_Exercise instructions_
Copy each entry below verbatim. Skip the pictures.

_Recorded information_
*** Begin section ***
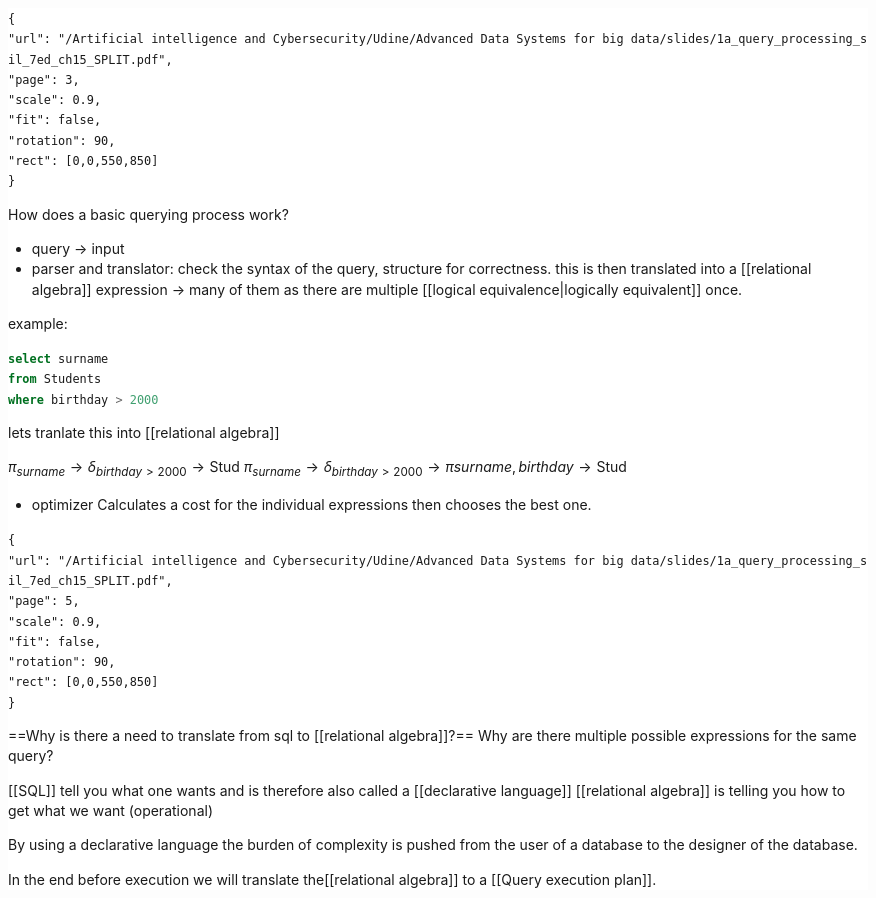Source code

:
 ```pdf
{
"url": "/Artificial intelligence and Cybersecurity/Udine/Advanced Data Systems for big data/slides/1a_query_processing_sil_7ed_ch15_SPLIT.pdf", 
"page": 3,
"scale": 0.9,
"fit": false,
"rotation": 90,
"rect": [0,0,550,850]
}
```

How does a basic querying process work?
- query -> input
- parser and translator:
 check the syntax of the query,  structure for correctness.
 this is then translated into a [[relational algebra]] expression -> many of them as there are multiple [[logical equivalence|logically equivalent]] once.
 
example:
```sql
select surname
from Students
where birthday > 2000
```
lets tranlate this into [[relational algebra]]

$\pi_{surname} \rightarrow \delta_{birthday>2000} \rightarrow \text{Stud}$
$\pi_{surname} \rightarrow \delta_{birthday>2000} \rightarrow \pi{surname,birthday} \rightarrow \text{Stud}$

- optimizer 
Calculates a cost for the individual expressions then chooses the best one.
```pdf
{
"url": "/Artificial intelligence and Cybersecurity/Udine/Advanced Data Systems for big data/slides/1a_query_processing_sil_7ed_ch15_SPLIT.pdf", 
"page": 5,
"scale": 0.9,
"fit": false,
"rotation": 90,
"rect": [0,0,550,850]
}
```

==Why is there a need to translate from sql to [[relational algebra]]?==
Why are there multiple possible expressions for the same query?

[[SQL]] tell you what one wants and is therefore also called a [[declarative language]]
[[relational algebra]] is telling you how to get what we want (operational)

By using a declarative language the burden of complexity is pushed from the user of a database to the designer of the database.

In the end before execution we will translate the[[relational algebra]] to a [[Query execution plan]].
*** End section ***
_Response_
Source code

:
 ```pdf
{
"url": "/Artificial intelligence and Cybersecurity/Udine/Advanced Data Systems for big data/slides/1a_query_processing_sil_7ed_ch15_SPLIT.pdf", 
"page": 3,
"scale": 0.9,
"fit": false,
"rotation": 90,
"rect": [0,0,550,850]
}
```

How does a basic querying process work?
- query -> input
- parser and translator:
 check the syntax of the query,  structure for correctness.
 this is then translated into a [[relational algebra]] expression -> many of them as there are multiple [[logical equivalence|logically equivalent]] once.
 
example:
```sql
select surname
from Students
where birthday > 2000
```
lets tranlate this into [[relational algebra]]

$\pi_{surname} \rightarrow \delta_{birthday>2000} \rightarrow \text{Stud}$
$\pi_{surname} \rightarrow \delta_{birthday>2000} \rightarrow \pi{surname,birthday} \rightarrow \text{Stud}$

- optimizer 
Calculates a cost for the individual expressions then chooses the best one.
```pdf
{
"url": "/Artificial intelligence and Cybersecurity/Udine/Advanced Data Systems for big data/slides/1a_query_processing_sil_7ed_ch15_SPLIT.pdf", 
"page": 5,
"scale": 0.9,
"fit": false,
"rotation": 90,
"rect": [0,0,550,850]
}
```

==Why is there a need to translate from sql to [[relational algebra]]?==
Why are there multiple possible expressions for the same query?

[[SQL]] tell you what one wants and is therefore also called a [[declarative language]]
[[relational algebra]] is telling you how to get what we want (operational)

By using a declarative language the burden of complexity is pushed from the user of a database to the designer of the database.

In the end before execution we will translate the[[relational algebra]] to a [[Query execution plan]].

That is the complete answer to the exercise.